Empowering Tribute: New Exhibition at New York Historical Society Celebrates Women’s Labor Across History

The New York Historical Society’s new exhibition, “Women’s Work,” stands as a powerful rebuttal to the historically derogatory connotations associated with the phrase.

| 28 Jul 2023 | 01:12

The name of the New York Historical Society’s new exhibition “Women’s Work” almost serves as rebuttal to the historically derogatory use of the phrase, which has often described a subordinate class of labor assigned to a subordinate gender.

“The U.S. census of the early twentieth century often rendered women’s labor invisible,” writes Jessica Wilkerson, an associate professor of history at West Virginia University. “It didn’t matter how much her labor propped up the family farm or that it sustained a family. Women were listed as dependents of men, and men were identified by their type of employment.”
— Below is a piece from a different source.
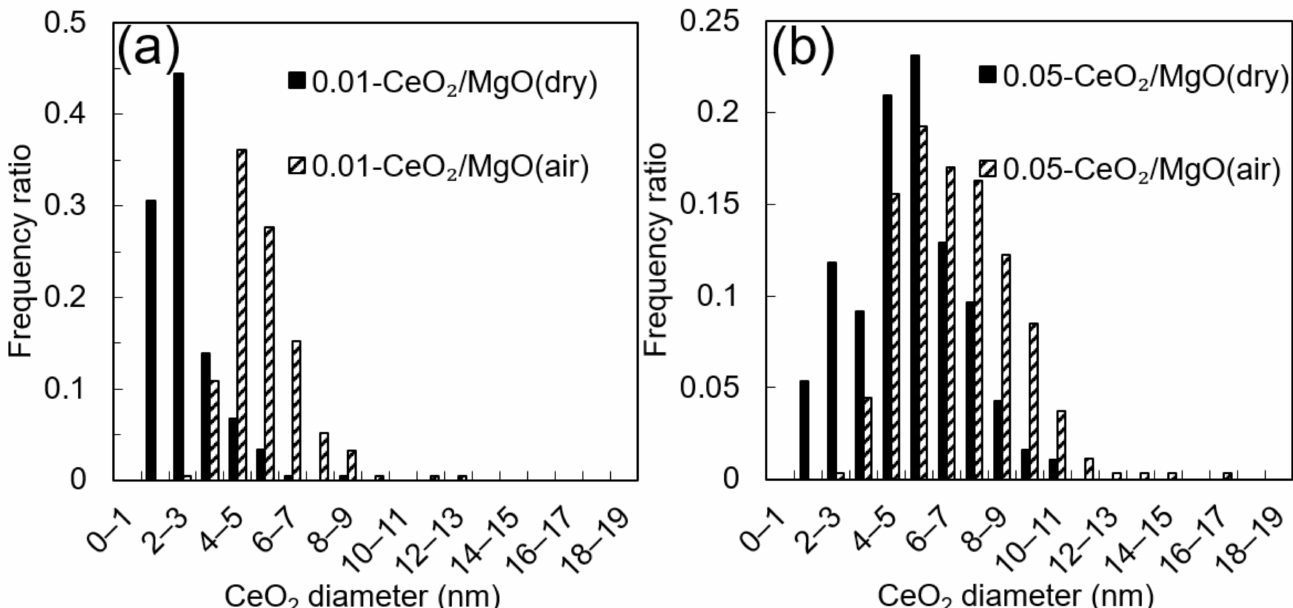
Figure 3. Frequency distribution of the CeO 2 diameter in ( a ) 0.01-CeO 2 /MgO, and ( b ) 0.05-CeO 2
The exhibition — which debuted last week and will run until August 2024 — consists of 45 objects that demonstrate the evolution of how “women’s work” has been defined throughout the centuries. These objects include everything from a clothing wringer to a condom tin to a medical kit. Through these objects, the exhibit thoughtfully explores various forms of labor — like sex work, farming, nursing, and teaching — that women partook in. The curation as a whole displays the progression of women’s work to the modern period.

“While this exhibition shows the enormous strides that our society has made towards greater equality, it also brings up issues that continue to be felt today. This is an important exhibition both for what it says about our history and our present,” said Valerie Paley, founding director of the Center for Women’s History and Sue Ann Weinberg Director of the Patricia D. Klingenstein Library, in a press release.

The exhibit was curated by the NYHS’s Center for Women’s History, which was the first of its kind to open in an American museum back in 2017. Tickets to see the exhibition can be purchased through the NYHS website.